L’etica della tecnologia in guerra
La questione etica dell’utilizzo di nuove tecnologie in ambito bellico sta diventando sempre più centrale. E ciò soprattutto in ragione dei crescenti investimenti che il dipartimento della Difesa statunitense (ma non solo) sta effettuando nella ricerca e nello sviluppo di nuove soluzioni militari. All’inizio dell’anno gli Stati Uniti hanno annunciato un enorme progetto per sfruttare le innovazioni tecnologiche in diversi ambiti, fra cui anche quello militare. Il budget proposto per il dipartimento della Difesa per il 2020 si attesta a 718 miliardi di dollari: ben 927 milioni sarebbero investiti in intelligenza artificiale e machine learning.
La nuova corsa agli armamenti sta contagiando un po’ tutti. La Cina si è posta l’obiettivo di imporsi come il leader mondiale nel campo dell’intelligenza artificiale. Il presidente russo Vladimir Putin, più prosaicamente, ha dichiarato in passato che “chiunque diventerà leader nel campo dell’intelligenza artificiale diventerà anche il padrone del mondo”.
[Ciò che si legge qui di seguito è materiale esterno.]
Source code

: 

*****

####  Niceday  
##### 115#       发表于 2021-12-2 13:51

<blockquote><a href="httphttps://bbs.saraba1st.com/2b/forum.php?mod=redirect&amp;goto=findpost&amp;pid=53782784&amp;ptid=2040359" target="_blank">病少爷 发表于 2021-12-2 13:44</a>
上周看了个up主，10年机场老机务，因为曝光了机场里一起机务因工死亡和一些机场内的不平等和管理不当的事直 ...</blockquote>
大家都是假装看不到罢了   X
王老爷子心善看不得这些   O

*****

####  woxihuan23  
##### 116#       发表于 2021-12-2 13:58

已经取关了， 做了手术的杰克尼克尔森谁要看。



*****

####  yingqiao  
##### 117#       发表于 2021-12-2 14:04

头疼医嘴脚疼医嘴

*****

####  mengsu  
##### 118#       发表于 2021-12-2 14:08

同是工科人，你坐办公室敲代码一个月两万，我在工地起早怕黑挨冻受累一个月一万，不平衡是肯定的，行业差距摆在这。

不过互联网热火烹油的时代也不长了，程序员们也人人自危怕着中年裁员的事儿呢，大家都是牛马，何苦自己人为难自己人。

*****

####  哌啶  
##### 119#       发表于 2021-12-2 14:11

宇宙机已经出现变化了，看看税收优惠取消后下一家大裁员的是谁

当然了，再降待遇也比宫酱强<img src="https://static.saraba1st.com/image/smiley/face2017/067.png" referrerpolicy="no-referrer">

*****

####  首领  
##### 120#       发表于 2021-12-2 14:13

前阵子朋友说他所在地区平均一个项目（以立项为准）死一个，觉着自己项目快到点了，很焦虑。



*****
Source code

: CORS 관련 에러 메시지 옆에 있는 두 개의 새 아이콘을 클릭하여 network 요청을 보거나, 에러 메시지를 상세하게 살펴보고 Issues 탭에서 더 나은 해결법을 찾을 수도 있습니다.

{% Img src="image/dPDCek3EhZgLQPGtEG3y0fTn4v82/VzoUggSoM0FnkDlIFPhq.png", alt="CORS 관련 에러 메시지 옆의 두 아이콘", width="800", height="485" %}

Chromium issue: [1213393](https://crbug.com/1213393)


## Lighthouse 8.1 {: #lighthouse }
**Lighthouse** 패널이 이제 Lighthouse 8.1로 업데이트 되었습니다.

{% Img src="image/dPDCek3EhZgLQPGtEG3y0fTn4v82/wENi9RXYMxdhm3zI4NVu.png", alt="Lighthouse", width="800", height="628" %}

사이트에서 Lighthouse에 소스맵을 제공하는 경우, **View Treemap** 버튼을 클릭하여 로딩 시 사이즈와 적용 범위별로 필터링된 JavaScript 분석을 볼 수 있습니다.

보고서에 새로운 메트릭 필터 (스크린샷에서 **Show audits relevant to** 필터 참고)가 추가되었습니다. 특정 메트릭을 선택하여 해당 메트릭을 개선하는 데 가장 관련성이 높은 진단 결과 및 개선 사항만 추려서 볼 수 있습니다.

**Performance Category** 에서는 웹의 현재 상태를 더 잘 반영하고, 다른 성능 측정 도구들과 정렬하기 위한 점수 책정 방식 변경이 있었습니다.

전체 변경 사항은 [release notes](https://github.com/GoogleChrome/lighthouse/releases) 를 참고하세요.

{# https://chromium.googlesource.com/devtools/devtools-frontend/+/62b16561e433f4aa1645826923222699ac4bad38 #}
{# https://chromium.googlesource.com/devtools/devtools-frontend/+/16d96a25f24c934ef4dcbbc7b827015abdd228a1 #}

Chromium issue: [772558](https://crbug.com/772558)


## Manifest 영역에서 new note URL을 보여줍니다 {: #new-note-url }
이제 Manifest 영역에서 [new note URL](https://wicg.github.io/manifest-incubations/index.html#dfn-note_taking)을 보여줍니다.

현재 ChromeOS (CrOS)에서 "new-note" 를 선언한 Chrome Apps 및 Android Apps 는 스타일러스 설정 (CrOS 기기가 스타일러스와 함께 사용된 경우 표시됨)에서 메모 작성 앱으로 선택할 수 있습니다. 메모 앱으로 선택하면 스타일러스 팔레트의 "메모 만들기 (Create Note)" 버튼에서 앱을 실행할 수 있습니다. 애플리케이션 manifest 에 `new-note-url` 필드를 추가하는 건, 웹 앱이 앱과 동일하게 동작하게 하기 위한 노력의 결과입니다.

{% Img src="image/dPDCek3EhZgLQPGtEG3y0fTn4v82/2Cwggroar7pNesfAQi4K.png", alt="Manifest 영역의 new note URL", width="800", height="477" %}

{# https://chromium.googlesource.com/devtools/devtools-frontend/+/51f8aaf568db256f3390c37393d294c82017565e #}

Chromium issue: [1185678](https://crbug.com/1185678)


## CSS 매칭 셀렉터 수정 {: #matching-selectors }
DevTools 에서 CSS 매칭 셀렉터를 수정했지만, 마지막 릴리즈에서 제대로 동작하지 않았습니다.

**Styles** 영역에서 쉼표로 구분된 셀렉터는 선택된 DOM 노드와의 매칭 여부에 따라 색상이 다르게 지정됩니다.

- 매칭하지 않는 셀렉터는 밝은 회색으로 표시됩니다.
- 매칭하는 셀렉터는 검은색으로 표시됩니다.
Il traguardo appare insomma chiaro a tutti. Meno chiara è invece la strada da percorrere per raggiungerlo. Anche perché un’intelligenza artificiale pienamente funzionante in ambito bellico appare ancora di là da venire. A grandi potenzialità si associa infatti un livello di sofisticazione che, oltre a richiedere enormi investimenti, si sta rivelando facilmente aggirabile. Lo scorso marzo la cinese Tencent ha annunciato di aver hackerato una vettura di Tesla effettuando minime modifiche alla carreggiata. Più recentemente, in uno esperimento controllato del Mit di Boston, un dispositivo di intelligenza artificiale ha più volte scambiato l’immagine di una tartaruga per un fucile.
Viene naturale chiedersi cosa potrebbe accadere se dispositivi di tal genere, facilmente aggirabili e non ancora precisi come si vorrebbe, venissero posti in uno scenario di guerra con una dotazione militare. Ecco perché il dibattito sull’etica dell’innovazione tecnologica sta diventando sempre più centrale. Persino il Pentagono ha dovuto prendere posizione: qualche giorno fa il Defense Innovation Board, organo voluto dall’ex presidente Barack Obama per sostenere le attività del dipartimento della Difesa, ha approvato delle linee guida per gestire l’uso dell’intelligenza artificiale in ambito bellico. “È arrivato il momento di fissare regole serie sullo sviluppo e sull’utilizzo dell’intelligenza artificiale nel contesto militare”, si legge nel rapporto. Ed è necessario farlo, prosegue il rapporto, “prima ancora che possa esserci incidenti”.